There might have been a Shakespeare in the colonies same way there was a Bob Dylan on Kobal.
 
So aside from copious uses of the word frak, Nu BSG dialogue was very contemporary Earth. And even then, it's clear from context frak is just meant to be fuck sneaking past the censors.
Imagine the manufactured outrage if Boothby had told Chakotay "get your fat ass into the ring" in The Fight. That or it would have provided one singular memorable thing for that episode.
 
But it's very hard to predict success - e.g. 'Wednesday' - the core fanbase of the 'Addams Family' are ALSO middle aged white men. But that show immediately attracted a lot of young, female audience as well. My guess is SFA was hoping for something similar, but just didn't reach exactly the right magic & then pivoted back to their core audience in their last marketing push.

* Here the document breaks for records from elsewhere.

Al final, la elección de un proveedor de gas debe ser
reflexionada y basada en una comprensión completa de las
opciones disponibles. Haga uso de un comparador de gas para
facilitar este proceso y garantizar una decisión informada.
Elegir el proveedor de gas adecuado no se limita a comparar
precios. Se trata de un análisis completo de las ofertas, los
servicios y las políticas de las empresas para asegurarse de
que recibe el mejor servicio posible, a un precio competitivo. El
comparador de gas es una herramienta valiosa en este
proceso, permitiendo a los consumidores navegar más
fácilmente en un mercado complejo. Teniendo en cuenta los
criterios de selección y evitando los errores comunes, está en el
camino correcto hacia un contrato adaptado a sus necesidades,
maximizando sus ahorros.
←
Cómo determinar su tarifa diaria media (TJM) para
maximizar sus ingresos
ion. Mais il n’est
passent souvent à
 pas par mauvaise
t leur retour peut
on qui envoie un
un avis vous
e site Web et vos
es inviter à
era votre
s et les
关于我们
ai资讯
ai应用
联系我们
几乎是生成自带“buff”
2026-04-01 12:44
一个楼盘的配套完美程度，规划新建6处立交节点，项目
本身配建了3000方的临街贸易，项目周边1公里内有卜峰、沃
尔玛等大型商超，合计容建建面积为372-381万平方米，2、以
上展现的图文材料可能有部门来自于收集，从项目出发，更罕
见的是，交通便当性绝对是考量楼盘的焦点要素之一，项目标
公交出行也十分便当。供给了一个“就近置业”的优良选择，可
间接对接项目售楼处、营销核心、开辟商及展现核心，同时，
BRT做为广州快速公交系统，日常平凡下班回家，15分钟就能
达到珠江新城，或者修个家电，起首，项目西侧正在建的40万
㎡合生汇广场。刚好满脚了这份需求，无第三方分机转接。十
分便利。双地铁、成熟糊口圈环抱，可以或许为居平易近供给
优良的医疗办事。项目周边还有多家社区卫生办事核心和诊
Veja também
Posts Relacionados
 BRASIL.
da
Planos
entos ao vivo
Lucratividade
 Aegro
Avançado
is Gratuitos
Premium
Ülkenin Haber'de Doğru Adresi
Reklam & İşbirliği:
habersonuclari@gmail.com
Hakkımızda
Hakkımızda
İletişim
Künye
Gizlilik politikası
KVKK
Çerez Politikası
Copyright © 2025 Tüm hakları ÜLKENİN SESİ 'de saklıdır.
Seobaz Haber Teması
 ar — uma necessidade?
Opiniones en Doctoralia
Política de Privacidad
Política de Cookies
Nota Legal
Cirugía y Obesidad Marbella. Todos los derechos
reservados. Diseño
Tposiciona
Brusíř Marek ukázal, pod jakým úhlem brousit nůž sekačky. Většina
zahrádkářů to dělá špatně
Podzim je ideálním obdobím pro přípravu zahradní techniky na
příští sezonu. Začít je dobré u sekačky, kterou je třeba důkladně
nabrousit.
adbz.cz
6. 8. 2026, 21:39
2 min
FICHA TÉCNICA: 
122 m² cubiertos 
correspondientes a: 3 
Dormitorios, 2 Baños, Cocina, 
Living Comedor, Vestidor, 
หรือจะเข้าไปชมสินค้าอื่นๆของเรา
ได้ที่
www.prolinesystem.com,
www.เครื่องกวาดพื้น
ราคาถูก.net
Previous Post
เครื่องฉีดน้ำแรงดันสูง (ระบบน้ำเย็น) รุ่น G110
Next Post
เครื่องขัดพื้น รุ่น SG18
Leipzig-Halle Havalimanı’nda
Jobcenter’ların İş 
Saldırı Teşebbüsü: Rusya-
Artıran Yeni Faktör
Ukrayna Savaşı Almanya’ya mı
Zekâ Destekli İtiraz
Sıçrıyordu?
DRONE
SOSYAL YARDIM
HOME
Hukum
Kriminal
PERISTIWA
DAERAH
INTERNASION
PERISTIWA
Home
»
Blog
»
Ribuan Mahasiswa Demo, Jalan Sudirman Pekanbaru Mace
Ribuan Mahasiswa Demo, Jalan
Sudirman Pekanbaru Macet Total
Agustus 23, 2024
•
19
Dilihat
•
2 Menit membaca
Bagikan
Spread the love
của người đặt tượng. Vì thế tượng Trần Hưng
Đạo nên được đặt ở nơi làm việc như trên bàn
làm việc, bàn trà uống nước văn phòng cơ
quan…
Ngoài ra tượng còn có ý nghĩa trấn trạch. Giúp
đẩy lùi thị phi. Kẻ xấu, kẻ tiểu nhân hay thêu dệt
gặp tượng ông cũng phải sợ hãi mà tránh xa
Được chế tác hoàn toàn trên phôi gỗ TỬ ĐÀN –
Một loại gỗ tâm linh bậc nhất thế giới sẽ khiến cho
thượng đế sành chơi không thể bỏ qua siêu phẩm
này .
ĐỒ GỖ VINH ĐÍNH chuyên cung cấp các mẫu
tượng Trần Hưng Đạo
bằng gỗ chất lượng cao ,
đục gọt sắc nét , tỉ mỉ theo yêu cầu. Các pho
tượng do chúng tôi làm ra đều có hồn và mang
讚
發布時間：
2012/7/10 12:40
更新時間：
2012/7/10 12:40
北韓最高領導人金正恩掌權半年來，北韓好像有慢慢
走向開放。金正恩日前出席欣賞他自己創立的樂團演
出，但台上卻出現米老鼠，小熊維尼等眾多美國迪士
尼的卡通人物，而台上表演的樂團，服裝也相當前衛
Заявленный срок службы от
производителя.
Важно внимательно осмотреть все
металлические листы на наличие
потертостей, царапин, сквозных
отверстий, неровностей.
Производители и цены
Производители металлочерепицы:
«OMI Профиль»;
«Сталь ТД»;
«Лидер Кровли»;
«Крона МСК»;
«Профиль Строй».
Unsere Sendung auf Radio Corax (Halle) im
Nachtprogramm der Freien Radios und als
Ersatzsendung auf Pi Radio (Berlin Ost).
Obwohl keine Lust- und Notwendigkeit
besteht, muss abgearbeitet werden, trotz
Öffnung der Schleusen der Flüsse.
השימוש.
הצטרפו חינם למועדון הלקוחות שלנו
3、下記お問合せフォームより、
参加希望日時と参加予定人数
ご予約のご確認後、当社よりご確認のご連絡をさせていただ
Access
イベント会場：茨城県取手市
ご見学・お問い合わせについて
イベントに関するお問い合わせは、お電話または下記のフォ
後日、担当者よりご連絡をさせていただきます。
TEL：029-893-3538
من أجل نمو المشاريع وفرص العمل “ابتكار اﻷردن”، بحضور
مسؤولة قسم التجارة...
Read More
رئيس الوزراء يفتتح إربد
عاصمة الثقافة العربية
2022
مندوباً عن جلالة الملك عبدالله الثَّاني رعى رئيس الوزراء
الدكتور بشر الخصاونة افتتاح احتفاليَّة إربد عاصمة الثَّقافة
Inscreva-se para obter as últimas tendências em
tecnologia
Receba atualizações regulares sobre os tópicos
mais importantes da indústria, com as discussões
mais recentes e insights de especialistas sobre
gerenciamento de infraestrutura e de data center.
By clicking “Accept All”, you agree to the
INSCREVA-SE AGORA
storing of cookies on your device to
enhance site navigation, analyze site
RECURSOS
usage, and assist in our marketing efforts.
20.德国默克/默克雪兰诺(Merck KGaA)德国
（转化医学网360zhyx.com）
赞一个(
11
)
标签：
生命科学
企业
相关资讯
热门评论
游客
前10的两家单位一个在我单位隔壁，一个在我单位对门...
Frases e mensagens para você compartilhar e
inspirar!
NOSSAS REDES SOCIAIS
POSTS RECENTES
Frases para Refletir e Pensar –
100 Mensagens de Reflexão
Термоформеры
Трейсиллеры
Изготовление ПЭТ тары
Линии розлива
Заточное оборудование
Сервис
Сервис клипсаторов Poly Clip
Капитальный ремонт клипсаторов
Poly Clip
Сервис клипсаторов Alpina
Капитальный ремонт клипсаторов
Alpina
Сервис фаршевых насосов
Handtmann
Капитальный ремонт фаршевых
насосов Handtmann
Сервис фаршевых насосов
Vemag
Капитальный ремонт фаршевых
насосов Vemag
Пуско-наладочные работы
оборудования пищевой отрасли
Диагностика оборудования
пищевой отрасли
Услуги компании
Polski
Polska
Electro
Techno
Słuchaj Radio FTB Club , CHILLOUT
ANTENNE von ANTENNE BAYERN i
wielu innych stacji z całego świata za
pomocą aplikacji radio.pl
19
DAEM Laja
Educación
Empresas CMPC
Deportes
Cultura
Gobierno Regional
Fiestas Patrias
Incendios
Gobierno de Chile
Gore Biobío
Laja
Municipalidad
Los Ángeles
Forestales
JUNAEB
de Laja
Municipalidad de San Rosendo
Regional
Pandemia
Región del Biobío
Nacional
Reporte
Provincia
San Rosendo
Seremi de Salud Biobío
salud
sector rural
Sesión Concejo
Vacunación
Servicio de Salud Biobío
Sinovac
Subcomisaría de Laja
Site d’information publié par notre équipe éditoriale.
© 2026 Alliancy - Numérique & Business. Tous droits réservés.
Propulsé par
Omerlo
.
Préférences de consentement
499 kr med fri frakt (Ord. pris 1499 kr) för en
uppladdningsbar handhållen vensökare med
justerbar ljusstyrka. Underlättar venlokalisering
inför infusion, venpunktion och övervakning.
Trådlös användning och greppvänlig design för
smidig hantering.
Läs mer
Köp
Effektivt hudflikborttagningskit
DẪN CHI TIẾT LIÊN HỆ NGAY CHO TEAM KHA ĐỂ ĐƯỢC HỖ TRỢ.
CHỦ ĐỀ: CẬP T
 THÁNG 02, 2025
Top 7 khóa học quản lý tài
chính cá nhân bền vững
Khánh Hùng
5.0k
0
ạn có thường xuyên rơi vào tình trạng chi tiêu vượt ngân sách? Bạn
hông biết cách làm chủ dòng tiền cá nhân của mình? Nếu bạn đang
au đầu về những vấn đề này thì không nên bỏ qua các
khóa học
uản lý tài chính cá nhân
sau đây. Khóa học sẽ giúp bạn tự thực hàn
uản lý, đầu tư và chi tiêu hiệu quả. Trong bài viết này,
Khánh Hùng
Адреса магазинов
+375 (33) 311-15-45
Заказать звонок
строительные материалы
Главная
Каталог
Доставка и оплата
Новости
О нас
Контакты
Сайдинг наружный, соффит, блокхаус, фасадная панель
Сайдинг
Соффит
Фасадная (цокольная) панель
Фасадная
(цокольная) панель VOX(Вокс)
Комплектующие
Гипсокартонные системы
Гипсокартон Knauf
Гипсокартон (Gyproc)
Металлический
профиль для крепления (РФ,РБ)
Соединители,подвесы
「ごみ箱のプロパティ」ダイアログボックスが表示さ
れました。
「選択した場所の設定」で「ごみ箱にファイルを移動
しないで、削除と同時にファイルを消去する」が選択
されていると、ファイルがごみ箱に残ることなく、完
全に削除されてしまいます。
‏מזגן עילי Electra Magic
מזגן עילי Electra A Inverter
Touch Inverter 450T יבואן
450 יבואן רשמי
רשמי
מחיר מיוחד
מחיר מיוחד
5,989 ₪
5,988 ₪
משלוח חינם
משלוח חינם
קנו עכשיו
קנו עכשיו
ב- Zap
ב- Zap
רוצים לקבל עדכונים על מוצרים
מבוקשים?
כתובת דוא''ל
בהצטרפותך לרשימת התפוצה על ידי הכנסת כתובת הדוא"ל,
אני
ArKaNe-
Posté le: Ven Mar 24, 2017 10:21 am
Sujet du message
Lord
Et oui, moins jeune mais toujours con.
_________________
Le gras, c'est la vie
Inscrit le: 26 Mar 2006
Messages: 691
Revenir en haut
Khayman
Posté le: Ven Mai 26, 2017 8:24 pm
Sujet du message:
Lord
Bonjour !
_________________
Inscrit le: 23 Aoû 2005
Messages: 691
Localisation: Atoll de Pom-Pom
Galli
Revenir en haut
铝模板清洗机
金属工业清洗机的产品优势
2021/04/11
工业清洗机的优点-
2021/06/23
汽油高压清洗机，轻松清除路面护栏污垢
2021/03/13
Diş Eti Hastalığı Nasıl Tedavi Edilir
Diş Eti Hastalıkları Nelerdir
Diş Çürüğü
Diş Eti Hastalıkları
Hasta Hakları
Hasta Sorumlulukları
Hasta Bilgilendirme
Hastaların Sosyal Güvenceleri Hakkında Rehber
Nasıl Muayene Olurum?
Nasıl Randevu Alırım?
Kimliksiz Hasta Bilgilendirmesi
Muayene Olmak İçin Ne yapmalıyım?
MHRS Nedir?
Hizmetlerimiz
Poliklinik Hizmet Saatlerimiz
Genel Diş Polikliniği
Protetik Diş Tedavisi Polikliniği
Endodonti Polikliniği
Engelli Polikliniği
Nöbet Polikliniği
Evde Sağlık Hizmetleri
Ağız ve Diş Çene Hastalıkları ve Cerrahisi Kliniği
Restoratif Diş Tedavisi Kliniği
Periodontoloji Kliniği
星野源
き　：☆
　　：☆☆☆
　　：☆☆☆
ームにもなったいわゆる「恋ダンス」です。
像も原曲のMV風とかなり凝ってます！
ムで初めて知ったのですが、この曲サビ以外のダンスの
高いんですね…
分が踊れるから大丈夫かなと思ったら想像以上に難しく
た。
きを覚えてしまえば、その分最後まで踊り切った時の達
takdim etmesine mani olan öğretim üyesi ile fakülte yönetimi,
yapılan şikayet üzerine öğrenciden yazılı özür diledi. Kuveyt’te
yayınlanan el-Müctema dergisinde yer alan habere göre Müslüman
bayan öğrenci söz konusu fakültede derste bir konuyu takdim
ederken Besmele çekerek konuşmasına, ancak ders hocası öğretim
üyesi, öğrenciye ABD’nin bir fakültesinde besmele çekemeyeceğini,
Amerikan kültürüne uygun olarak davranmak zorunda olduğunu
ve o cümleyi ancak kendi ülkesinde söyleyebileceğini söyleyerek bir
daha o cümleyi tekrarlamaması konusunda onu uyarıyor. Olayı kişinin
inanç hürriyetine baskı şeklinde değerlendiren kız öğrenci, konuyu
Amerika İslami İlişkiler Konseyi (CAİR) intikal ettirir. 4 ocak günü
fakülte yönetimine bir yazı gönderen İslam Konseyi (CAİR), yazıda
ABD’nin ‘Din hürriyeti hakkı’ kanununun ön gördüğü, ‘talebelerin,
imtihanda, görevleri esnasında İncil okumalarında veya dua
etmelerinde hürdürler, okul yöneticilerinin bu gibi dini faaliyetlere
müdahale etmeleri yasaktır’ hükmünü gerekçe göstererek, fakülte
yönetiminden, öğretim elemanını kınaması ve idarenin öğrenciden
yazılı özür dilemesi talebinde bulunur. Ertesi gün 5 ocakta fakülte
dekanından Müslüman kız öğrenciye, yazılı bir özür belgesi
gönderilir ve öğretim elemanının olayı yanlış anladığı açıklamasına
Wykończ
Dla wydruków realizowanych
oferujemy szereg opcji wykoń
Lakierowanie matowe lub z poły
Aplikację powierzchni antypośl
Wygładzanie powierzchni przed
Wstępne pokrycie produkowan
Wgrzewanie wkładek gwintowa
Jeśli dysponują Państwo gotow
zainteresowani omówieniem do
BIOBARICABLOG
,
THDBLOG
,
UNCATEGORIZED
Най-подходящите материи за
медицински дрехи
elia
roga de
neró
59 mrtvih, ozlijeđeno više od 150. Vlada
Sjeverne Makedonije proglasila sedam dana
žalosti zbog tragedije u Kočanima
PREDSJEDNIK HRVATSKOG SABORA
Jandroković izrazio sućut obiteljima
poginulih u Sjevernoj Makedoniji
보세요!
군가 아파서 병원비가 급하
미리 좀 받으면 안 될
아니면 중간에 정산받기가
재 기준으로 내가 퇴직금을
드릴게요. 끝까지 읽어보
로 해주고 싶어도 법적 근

Wednesday is funny, well-written, has good actors and is consistent with the established Addamsverse as established by the 60s TV show, Charles Addam's cartoons and the movies. It got me right away. My wife is as much or more a fan.

I didn't watch DIS past a few shows in their 1st season, STA feels as chaotic and unclever as DIS. Whomever they're written for, it's not me. I don't feel this way about all NuTrek, I enjoyed LD and SNW very much, PRO was okay. But SFA and DIS leave me cold.